In addition to accepting works of poetry, fiction, and nonfiction for General Submissions starting September 1, Indiana Review is calling for submissions to our SOUNDSCAPES FOLIO.

For so many of us, the idea of place is a complicated one. The occupation of space is contested, both in the physical world and in the mind. We’d like to hear you give voice to the places most difficult and dear to you. How can sound help us define a space?

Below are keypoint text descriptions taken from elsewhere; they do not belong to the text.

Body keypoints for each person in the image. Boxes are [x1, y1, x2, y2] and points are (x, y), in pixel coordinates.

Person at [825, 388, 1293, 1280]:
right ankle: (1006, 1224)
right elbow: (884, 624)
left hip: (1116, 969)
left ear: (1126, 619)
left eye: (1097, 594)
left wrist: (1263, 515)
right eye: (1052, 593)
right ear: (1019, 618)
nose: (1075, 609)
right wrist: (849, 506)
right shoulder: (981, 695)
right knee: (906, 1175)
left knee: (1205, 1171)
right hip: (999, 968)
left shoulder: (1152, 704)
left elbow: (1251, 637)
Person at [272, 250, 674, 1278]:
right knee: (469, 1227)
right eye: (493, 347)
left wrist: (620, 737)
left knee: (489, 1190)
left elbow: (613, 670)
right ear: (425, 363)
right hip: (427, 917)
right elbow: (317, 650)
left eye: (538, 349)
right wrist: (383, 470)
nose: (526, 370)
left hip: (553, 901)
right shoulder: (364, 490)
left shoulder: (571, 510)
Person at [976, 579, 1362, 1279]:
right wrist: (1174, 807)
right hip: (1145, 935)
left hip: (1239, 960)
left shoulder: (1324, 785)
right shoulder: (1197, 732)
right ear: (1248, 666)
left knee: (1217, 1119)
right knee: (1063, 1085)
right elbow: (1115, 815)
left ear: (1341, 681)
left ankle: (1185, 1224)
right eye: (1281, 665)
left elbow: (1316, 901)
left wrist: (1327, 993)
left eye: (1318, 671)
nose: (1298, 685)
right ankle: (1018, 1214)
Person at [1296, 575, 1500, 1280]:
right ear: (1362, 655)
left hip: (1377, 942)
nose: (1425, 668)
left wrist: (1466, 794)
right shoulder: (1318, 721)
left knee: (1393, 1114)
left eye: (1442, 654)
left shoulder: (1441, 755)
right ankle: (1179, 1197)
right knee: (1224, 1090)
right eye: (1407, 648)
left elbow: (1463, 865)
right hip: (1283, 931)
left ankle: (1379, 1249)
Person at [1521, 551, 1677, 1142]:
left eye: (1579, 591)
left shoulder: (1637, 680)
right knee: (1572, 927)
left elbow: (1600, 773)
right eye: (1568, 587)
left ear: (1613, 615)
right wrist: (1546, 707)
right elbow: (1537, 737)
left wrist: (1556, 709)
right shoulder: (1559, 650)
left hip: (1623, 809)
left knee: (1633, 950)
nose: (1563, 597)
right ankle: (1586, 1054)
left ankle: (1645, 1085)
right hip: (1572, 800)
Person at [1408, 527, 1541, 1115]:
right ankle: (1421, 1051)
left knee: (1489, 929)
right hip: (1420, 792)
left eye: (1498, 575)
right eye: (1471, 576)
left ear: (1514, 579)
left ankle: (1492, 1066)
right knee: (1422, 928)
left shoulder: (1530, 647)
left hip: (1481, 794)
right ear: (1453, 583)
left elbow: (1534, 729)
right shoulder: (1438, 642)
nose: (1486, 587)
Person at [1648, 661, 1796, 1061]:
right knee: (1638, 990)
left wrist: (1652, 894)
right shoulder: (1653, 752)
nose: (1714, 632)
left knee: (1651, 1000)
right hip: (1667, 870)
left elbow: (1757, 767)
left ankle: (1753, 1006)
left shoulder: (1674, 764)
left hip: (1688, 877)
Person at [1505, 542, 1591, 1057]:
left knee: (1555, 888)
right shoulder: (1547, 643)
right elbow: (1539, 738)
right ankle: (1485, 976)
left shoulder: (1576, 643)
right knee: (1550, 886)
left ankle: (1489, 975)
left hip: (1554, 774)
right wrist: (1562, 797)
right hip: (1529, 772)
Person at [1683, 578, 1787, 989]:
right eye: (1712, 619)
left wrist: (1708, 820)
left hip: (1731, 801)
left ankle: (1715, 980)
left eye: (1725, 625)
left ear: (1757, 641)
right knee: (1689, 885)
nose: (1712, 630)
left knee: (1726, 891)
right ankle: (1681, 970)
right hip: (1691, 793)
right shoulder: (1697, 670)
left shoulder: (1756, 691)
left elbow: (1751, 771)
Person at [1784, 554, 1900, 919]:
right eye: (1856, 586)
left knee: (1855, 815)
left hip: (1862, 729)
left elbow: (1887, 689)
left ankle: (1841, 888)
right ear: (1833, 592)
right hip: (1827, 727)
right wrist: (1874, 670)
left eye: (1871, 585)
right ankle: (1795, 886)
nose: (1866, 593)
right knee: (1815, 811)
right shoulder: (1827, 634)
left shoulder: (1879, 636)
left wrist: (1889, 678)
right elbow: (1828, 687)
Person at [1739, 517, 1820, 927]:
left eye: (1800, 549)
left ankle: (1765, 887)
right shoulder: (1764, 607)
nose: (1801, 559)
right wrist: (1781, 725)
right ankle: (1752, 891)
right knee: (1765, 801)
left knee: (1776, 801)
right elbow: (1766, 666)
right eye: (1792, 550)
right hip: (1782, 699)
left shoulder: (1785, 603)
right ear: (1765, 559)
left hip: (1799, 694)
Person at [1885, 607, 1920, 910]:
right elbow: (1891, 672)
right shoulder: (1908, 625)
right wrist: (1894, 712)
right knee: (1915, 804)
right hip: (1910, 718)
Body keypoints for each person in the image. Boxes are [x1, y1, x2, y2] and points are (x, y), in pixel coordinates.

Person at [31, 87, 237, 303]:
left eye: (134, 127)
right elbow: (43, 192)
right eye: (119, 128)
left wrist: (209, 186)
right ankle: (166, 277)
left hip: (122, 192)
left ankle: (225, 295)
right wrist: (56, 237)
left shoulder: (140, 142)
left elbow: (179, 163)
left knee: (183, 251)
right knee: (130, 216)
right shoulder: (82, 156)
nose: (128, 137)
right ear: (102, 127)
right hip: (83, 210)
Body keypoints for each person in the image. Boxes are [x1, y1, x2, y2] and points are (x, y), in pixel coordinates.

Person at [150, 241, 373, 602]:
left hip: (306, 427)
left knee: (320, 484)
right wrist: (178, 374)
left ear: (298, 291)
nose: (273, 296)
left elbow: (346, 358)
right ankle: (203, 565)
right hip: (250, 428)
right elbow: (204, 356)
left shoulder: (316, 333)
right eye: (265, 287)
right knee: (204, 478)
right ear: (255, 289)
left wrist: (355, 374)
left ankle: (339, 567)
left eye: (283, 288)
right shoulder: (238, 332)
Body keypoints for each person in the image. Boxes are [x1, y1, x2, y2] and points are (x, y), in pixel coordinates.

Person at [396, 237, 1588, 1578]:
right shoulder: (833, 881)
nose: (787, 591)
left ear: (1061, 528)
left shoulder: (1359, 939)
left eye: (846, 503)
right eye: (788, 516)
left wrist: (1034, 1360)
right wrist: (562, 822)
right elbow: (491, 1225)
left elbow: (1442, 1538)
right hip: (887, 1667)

For a special folio in our Summer 2020 issue, we’re calling for short stories, poems, and essays that invoke sound and place. Send us your characters who make music, or just plain noise. Make us understand a world through its sounds. Is there an important difference between natural and man-made noise? What are the sounds that invoke home, invoke you? We like weird noises, hybrid genres, thought experiments on the relationship between sound and space–we want writing that makes us hear in unexpected ways. This is your sounding board. Make some noise.

SOUNDSCAPES FOLIO SUBMISSION GUIDELINES:

General and Special Folio Submissions are open from SEPTEMBER 1 until OCTOBER 31 (11:59 p.m. EST). We will only accept submissions during this submission window.

There is a $3.00 reading fee for all non-subscribing submitters.

To be considered for publication in our Special Folio, please be sure to select “SOUNDSCAPES Folio – appropriate genre” when submitting.

You may only submit to ONE of the following: General Submissions or the Special Folio. 

Stories & Nonfiction: We consider prose of up to 8,000 words in length, and we prefer manuscripts that are double-spaced in 12-point font with numbered pages. Submissions should be formatted as .doc files.

Poems: Send only 3-6 poems per submission. Do not send more than 4 poems if longer than 3 pages each.

Translations: We welcome translations across genres. Please ensure you have the rights to the translated piece prior to submitting.

If you have been published in IR, please wait two years before submitting again.

All submitted work must be previously unpublished, which includes works posted to personal blogs, online journals or magazines, or any part of a thesis or dissertation that has been published electronically.

IR cannot consider work (other than book reviews, author interviews, or blog posts) from anyone currently or recently affiliated with Indiana University, which includes those who have studied at or worked for Indiana University within the past 4 years.